In our blog series Meet the Minds Inventing the Future of Video, we go behind the scenes to find out more about some of Ateme’s brightest minds and what they’ve been working on. In part four of the series, we introduce Research and Development Engineer Marwa Tarchouli. She spoke to us about Neural Video Compression and the future of better-quality viewing experiences.
What is your role at Ateme?
A PhD student in the CTO office at Ateme, I work in collaboration with the engineering research institute INSA. My PhD work focuses on neural video compression models. I study their different architectures and develop solutions to overcome their limitations.
What specifically have you been working on at Ateme?
Lately, I’ve been working on developing a solution to the memory saturation hardware limitation that neural video codecs face during high-resolution sequences. I speak more about this in my paper, “Patch-based Image Coding with End-to-End Learned Codec using Overlapping,” published in the 12th International Conference on Digital Image Processing and Pattern Recognition (DPPR 2022).

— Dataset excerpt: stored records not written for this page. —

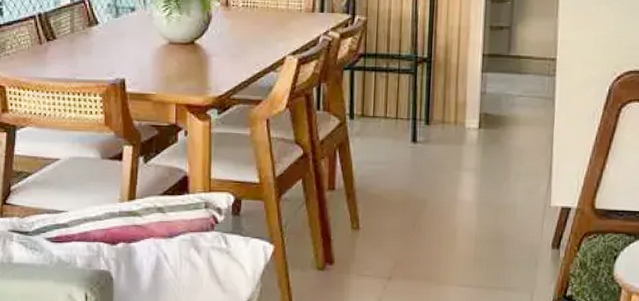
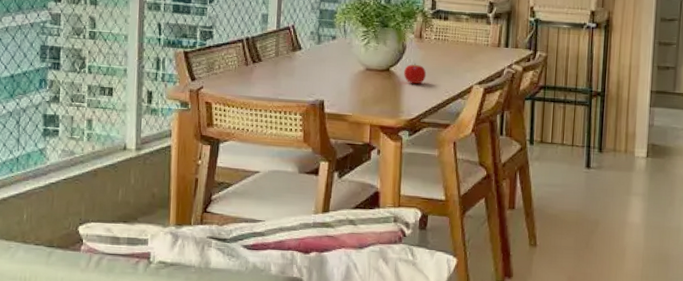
fruit: none [209,34,235,57] -> present [403,63,427,84]

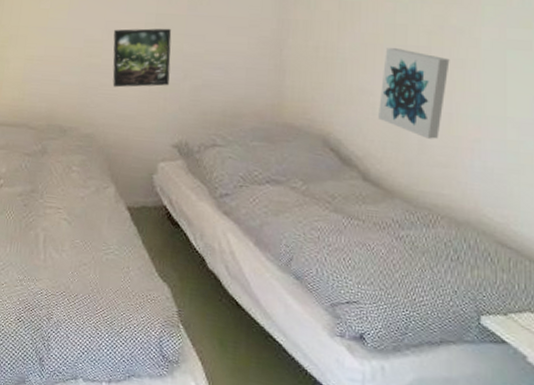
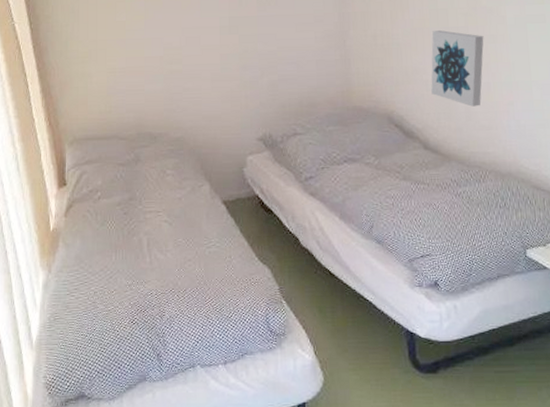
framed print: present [112,28,172,88] -> none [191,30,248,91]

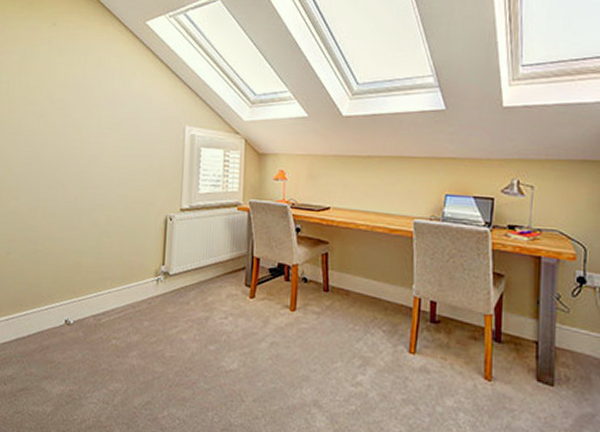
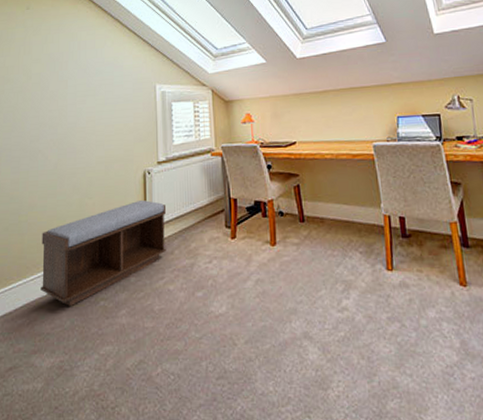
bench: none [54,246,185,341] -> present [40,200,166,307]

What is neural video compression?
Neural video compression models are based on deep learning architectures. These include generative adversarial network (GAN), transformers, and recurrent neural networks (RNN). RNNs are used to capture the temporal dependencies between frames, meaning the learning cycles connecting past behavior to current behavior.
The models I’m working on are mainly built on the auto-encoder architecture. In this case, an encoder transforms the input frame into a more compact and compressed representation called latent representation. Then, the representation is quantified, compressed even further, and sent to the decoder side.
What industry challenges does this address?
The video industry needs to ensure high-quality images to keep viewers engaged. In addition, with the dramatic increase of video traffic on the internet, it also needs to reduce video data as much as possible to avoid bottlenecks.
Neural video compression aims to find a trade-off between quality of the reconstructed video and the rate used to transmit it.
What have you achieved in this field at Ateme?
As previously mentioned, as part of my PhD work, I proposed a solution to the hardware limitation that neural video codecs face. In fact, while coding high-resolution frames, neural video codecs encounter a memory saturation problem that makes the compression impossible. Therefore, my solution consists of patch-coding the video frame which remedies the memory saturation problem. Moreover, the overlapping method is employed to eliminate border artifacts. This method also exploits parallel coding to benefit as much as possible from the available memory and, thereby, reduces coding time.
What does neural video compression change for viewers?
The goal is to reduce video data as much as possible while maintaining the best video quality. In this context, exploring deep learning techniques could be a good direction to achieve this goal. In any event, the field of neural video compression is advancing quickly. Gathered from my research and work, I expect that soon it will be much more common for viewers to enjoy high-quality video, even during peak viewing times.